- [Data to use]
※ ※ ※

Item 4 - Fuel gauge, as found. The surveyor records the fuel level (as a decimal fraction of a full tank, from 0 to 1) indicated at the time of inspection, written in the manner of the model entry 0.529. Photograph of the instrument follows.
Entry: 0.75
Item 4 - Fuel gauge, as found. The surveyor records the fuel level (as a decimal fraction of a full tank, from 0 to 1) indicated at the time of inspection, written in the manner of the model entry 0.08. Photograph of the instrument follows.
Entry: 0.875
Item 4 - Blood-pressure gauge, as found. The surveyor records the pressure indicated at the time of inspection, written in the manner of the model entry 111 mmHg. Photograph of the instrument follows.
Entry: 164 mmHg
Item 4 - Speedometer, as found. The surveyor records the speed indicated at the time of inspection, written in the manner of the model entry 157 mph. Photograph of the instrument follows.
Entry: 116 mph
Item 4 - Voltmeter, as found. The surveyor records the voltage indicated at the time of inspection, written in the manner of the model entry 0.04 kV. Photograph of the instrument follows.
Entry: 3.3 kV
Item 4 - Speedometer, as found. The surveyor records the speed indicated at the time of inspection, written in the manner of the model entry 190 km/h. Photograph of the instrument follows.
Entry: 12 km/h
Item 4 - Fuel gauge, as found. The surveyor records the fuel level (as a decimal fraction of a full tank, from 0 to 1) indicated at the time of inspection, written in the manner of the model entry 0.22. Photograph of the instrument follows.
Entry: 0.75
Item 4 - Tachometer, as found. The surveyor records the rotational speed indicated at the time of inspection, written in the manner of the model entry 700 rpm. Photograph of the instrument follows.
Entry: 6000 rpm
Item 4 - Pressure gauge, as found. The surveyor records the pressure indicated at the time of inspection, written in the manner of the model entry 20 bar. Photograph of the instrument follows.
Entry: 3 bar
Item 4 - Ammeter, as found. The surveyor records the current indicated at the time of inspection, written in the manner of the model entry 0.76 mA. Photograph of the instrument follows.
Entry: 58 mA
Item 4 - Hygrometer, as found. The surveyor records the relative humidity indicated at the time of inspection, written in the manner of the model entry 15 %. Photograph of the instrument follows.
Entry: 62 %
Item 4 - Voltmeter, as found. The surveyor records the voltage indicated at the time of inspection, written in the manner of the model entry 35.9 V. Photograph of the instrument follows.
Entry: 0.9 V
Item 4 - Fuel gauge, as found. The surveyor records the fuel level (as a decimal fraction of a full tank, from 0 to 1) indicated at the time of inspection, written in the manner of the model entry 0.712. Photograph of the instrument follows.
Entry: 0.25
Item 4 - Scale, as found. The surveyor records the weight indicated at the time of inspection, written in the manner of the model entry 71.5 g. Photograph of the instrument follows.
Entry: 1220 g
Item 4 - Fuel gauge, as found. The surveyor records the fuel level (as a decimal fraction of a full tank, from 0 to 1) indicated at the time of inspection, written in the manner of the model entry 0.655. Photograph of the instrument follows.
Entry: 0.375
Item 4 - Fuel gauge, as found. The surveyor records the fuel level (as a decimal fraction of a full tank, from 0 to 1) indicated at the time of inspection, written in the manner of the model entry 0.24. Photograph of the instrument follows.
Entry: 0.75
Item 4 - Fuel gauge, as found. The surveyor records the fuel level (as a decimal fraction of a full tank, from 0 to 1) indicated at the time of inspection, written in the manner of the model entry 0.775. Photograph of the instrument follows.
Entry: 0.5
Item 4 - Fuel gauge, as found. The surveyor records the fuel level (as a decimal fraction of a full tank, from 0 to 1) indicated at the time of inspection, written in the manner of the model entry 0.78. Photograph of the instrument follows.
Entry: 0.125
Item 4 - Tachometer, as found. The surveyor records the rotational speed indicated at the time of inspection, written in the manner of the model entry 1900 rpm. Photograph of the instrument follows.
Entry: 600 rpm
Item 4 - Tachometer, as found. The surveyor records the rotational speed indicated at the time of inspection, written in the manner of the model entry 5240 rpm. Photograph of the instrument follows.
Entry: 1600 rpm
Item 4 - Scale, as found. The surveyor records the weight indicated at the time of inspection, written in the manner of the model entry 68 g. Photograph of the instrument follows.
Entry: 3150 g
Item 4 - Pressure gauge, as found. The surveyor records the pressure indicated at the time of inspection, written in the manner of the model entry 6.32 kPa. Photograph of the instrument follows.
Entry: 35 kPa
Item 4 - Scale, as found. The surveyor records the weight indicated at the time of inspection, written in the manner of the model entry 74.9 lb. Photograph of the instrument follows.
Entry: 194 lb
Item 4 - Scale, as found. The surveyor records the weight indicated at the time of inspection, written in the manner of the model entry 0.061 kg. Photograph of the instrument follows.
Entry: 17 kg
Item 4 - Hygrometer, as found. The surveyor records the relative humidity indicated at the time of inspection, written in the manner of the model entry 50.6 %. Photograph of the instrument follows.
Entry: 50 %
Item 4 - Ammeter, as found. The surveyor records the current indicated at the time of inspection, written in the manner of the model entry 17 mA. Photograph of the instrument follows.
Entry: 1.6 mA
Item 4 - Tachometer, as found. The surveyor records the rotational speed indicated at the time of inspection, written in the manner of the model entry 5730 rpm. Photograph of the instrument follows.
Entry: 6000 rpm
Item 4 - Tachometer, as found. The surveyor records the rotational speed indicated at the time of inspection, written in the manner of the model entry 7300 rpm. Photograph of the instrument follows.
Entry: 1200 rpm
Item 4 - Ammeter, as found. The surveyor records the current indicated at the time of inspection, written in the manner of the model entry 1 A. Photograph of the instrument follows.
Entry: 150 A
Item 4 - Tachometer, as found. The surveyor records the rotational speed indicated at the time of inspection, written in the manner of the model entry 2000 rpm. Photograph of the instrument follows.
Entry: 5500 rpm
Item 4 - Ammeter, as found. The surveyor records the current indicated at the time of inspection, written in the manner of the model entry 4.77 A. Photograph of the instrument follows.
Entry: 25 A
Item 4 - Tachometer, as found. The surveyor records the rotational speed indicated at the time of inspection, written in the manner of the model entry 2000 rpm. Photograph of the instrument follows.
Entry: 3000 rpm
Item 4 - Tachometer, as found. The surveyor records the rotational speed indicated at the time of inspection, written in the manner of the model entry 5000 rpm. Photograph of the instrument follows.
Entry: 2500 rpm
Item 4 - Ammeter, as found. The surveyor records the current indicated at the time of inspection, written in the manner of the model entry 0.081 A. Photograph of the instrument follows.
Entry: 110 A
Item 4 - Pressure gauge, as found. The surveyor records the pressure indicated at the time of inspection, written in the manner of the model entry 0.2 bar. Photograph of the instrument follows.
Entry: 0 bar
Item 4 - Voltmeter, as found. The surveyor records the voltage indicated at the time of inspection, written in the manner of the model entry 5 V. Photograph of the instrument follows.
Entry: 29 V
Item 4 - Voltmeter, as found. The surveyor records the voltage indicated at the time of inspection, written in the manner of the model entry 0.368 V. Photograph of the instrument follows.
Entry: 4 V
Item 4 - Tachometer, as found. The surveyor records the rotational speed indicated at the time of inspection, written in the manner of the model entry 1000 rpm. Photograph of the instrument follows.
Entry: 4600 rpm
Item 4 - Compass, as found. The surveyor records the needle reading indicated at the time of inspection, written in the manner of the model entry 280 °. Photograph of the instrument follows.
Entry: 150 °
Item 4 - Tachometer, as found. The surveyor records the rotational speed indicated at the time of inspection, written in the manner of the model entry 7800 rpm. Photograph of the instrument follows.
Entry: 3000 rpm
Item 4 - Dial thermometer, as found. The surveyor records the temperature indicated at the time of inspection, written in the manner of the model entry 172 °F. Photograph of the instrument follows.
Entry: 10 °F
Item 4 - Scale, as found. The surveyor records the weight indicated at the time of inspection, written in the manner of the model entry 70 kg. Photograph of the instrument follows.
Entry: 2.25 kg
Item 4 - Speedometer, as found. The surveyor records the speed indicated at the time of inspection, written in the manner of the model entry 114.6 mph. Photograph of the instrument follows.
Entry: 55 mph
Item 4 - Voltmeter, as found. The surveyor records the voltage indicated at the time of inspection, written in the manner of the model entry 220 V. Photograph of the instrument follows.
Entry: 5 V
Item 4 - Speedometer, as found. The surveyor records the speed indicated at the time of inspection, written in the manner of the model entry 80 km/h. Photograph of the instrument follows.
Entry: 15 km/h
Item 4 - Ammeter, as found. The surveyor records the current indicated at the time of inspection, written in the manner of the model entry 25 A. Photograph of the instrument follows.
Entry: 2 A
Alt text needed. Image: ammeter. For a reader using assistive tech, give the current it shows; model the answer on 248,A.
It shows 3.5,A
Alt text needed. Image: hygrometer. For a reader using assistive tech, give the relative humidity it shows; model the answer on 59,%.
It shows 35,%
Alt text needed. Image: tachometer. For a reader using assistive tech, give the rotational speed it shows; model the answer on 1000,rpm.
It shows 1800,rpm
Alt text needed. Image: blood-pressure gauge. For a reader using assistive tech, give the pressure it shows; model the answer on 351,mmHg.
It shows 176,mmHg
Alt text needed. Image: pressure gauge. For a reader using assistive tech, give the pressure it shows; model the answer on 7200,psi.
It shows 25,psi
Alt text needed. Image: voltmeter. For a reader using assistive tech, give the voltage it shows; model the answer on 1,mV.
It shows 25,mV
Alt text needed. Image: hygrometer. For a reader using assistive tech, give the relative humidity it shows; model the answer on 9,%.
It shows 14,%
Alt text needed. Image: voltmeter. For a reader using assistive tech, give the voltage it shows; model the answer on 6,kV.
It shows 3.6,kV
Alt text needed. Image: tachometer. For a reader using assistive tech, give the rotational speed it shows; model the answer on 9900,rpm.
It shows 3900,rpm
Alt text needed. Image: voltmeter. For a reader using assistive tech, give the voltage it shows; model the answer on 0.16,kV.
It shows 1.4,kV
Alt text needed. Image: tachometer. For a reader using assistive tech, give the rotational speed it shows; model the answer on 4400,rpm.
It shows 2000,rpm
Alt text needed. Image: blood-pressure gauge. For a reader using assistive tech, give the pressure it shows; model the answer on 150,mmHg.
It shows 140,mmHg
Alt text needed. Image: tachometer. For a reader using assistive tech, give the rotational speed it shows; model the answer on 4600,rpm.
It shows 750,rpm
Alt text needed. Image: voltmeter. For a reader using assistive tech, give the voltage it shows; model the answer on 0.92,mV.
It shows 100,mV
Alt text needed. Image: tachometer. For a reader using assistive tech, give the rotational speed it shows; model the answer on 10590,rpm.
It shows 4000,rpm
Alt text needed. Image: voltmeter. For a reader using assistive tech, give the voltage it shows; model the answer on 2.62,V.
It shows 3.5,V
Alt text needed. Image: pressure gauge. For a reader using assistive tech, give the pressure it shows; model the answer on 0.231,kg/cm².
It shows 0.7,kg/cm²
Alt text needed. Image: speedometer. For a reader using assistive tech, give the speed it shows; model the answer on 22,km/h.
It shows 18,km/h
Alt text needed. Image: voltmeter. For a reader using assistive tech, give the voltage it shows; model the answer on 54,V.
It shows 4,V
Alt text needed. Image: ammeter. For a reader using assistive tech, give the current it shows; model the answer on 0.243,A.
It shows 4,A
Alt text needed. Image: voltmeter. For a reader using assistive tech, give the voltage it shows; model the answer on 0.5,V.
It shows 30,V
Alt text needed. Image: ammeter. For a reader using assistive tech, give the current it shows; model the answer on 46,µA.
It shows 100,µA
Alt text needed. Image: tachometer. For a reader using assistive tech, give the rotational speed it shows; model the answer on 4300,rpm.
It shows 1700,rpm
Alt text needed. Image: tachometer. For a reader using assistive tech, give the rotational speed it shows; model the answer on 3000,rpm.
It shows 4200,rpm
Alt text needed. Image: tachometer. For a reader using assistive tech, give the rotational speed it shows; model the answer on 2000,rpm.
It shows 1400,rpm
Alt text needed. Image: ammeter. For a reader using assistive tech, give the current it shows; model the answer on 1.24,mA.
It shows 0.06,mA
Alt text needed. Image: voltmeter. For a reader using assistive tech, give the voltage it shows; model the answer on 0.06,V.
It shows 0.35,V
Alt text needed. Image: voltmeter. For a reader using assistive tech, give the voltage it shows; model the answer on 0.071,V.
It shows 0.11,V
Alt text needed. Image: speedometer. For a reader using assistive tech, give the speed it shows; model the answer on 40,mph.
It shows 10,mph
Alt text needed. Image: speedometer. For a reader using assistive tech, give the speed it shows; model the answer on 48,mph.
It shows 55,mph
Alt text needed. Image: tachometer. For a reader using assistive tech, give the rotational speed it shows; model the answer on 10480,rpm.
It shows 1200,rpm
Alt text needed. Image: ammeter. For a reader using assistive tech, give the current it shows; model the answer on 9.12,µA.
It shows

※ ※ ※

- [Task directions] Copy out the material above word for word, from the line that contains "5 V. Photograph of the instrument follows." to the line that contains "Entry: 4600 rpm", both of those lines included.

- [Response to this task]
Item 4 - Voltmeter, as found. The surveyor records the voltage indicated at the time of inspection, written in the manner of the model entry 5 V. Photograph of the instrument follows.
Entry: 29 V
Item 4 - Voltmeter, as found. The surveyor records the voltage indicated at the time of inspection, written in the manner of the model entry 0.368 V. Photograph of the instrument follows.
Entry: 4 V
Item 4 - Tachometer, as found. The surveyor records the rotational speed indicated at the time of inspection, written in the manner of the model entry 1000 rpm. Photograph of the instrument follows.
Entry: 4600 rpm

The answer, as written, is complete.